I will start with what the book is not, and that is an autobiography. There is a brief foreword of around 300 words that puts Thomas’ life in context, but that apart it is a chapter for each of Thomas’ overseas tours and, for reflection and the story of what happened after Thomas gave up his position in 1985 until publication, in 2011, there are just two short paragraphs. Of the many home Tests that Thomas covered, his private practice, his family life and his thoughts generally readers learn nothing.

There is, inevitably, a bit of cricket in those fourteen chapters but the book is more about the touring experience and some stories about the injuries that Thomas had to deal with. There is a telling observation early in the chapter on the 1970/71 Ashes trip; there were certain personality clashes which caused occasional embarrassment. The reader is left to surmise that that is a reference to the relationship between captain and vice-captain, Ray Illingworth and Colin Cowdrey, but that hint apart Thomas betrays no confidences, nor does he in any of the succeeding chapters.

And what of Pringle? The tour that Pringle and Thomas made together was that to Australia in 1982/83 and in that chapter there is not a single mention of Pringle’s name. Is it a pointed omission that speaks volumes?
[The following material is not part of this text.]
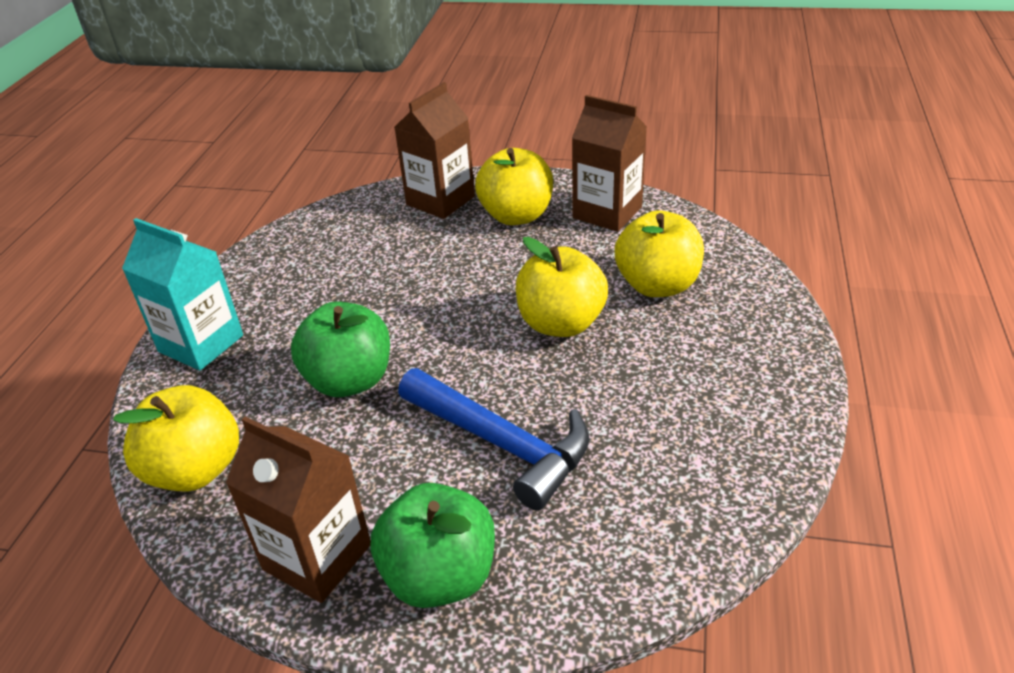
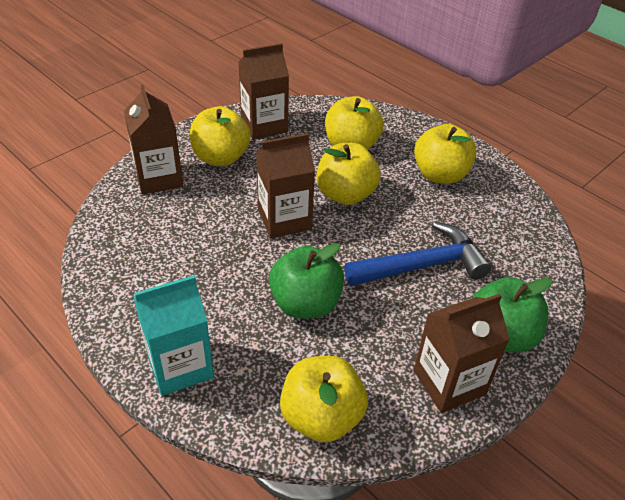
camera: 60 degrees left, 5 degrees up
(466, 302) = (284, 220): none -> brown carton
(701, 381) = (440, 175): none -> yellow apple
Probably not is the answer to that one as Pringle is not alone amongst his teammates in not getting a namecheck, but I will still be rather more interested than I might otherwise have been to read the relevant part of the forthcoming autobiography of another of the ‘anonymous’ ones, reserve ‘keeper and larger than life personality Ian ‘Gunner’ Gould.

As far as the Chatfield incident is concerned that does at least get fully dealt with although it would probably be fair to say that Thomas was a reluctant hero. My understanding has always been that without Thomas’s prompt and skilled intervention Chatfield would not have survived that short pitched Peter Lever delivery that struck him on his unguarded head. The account Thomas gives is thorough, but based on everything else I have read he could certainly be accused of rather downplaying the role he played.

There is one last point to be made, and indeed I dare say this may have been the main motivation in publishing the book in the first place, and that is the illustrations it contains. There are nearly seventy of them altogether, mainly from Thomas’ own collection and they are very much the highlight. The best is the classic Thomas pose where he, not a tall man by any means, is stood facing a tall fast bowler who is resting his foot on Thomas shoulder, stretching his leg muscles. There is such an image online, with Richard Ellison the bowler. The one in Under My Thumb, perhaps a tad better, features Mike Hendrick and I am certain I have seen at least one with Bob Willis, although I cannot immediately locate that one – if my memory serves me right it will doubtless be one we see again before too long.